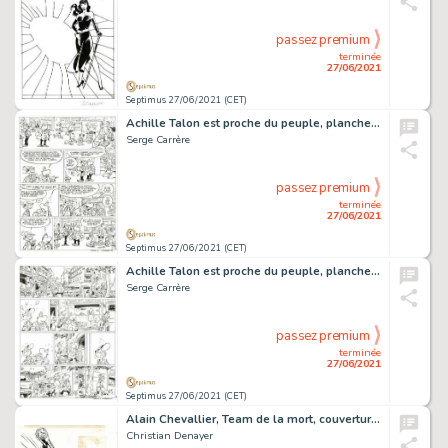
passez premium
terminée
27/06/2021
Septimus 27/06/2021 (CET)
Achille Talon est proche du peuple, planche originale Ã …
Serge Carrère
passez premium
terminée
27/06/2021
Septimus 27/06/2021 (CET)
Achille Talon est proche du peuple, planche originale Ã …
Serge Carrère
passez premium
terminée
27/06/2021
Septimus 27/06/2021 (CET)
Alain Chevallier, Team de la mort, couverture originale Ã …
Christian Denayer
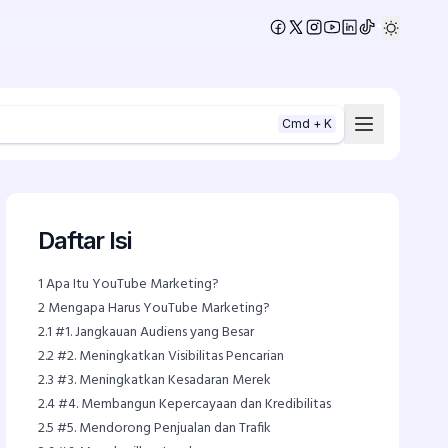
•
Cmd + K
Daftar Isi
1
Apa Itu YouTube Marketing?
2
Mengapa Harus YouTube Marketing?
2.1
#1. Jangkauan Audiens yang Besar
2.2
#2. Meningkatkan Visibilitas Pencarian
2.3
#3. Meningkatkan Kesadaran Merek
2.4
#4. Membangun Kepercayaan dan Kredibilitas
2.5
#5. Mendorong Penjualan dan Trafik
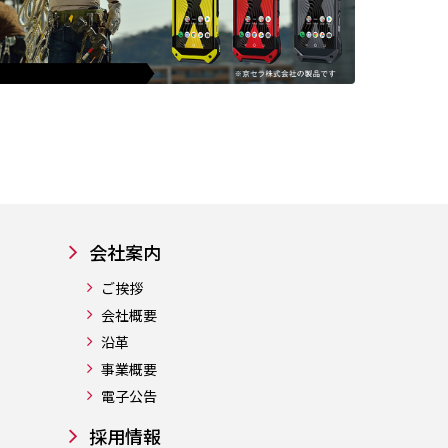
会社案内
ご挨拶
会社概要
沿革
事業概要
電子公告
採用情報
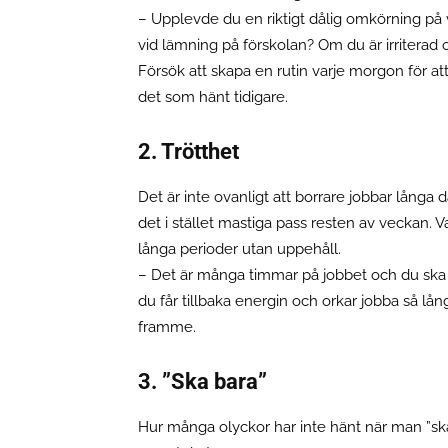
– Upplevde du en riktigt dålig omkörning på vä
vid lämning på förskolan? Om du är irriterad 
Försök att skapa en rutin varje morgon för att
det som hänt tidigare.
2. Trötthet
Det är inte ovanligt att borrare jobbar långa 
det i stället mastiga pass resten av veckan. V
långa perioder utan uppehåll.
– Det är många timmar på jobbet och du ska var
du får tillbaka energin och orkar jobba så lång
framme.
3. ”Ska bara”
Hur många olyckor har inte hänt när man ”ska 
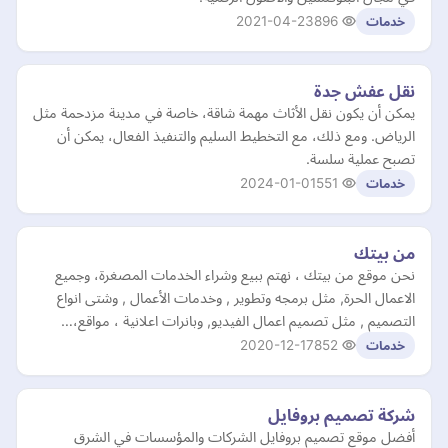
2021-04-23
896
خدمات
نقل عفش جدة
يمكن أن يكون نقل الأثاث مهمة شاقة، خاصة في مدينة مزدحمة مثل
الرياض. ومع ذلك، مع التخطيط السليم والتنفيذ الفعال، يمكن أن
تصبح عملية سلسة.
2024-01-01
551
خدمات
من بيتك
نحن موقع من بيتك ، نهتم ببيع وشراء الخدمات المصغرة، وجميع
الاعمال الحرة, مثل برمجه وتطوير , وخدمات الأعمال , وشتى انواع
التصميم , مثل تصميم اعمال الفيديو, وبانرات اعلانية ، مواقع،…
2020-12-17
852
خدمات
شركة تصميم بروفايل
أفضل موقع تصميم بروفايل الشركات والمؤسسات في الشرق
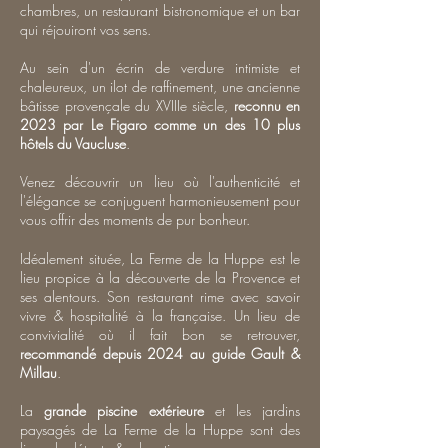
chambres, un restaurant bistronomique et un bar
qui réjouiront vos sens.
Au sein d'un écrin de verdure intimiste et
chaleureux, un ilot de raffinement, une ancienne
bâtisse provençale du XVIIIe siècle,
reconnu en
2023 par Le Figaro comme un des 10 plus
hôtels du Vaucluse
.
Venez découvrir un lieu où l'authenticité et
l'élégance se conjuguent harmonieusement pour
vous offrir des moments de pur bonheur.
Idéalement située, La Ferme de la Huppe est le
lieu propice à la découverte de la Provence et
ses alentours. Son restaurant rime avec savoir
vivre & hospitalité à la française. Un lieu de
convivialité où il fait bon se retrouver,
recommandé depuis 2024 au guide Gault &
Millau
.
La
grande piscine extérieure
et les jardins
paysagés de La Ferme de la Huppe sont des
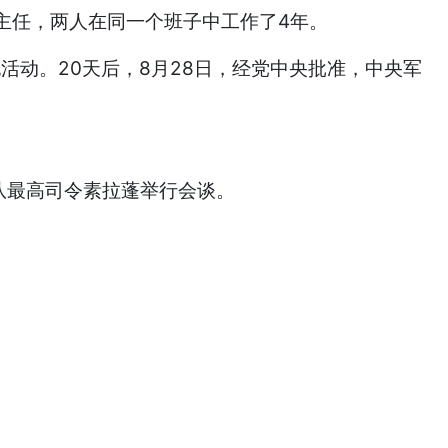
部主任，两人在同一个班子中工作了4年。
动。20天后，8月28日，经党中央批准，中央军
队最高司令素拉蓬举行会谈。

◆ ◆ ◆

Problem to work on:
The job here is to find each line above with the word "YouTube" and copy it.

Response to the exercise:
Apa Itu YouTube Marketing?
Mengapa Harus YouTube Marketing?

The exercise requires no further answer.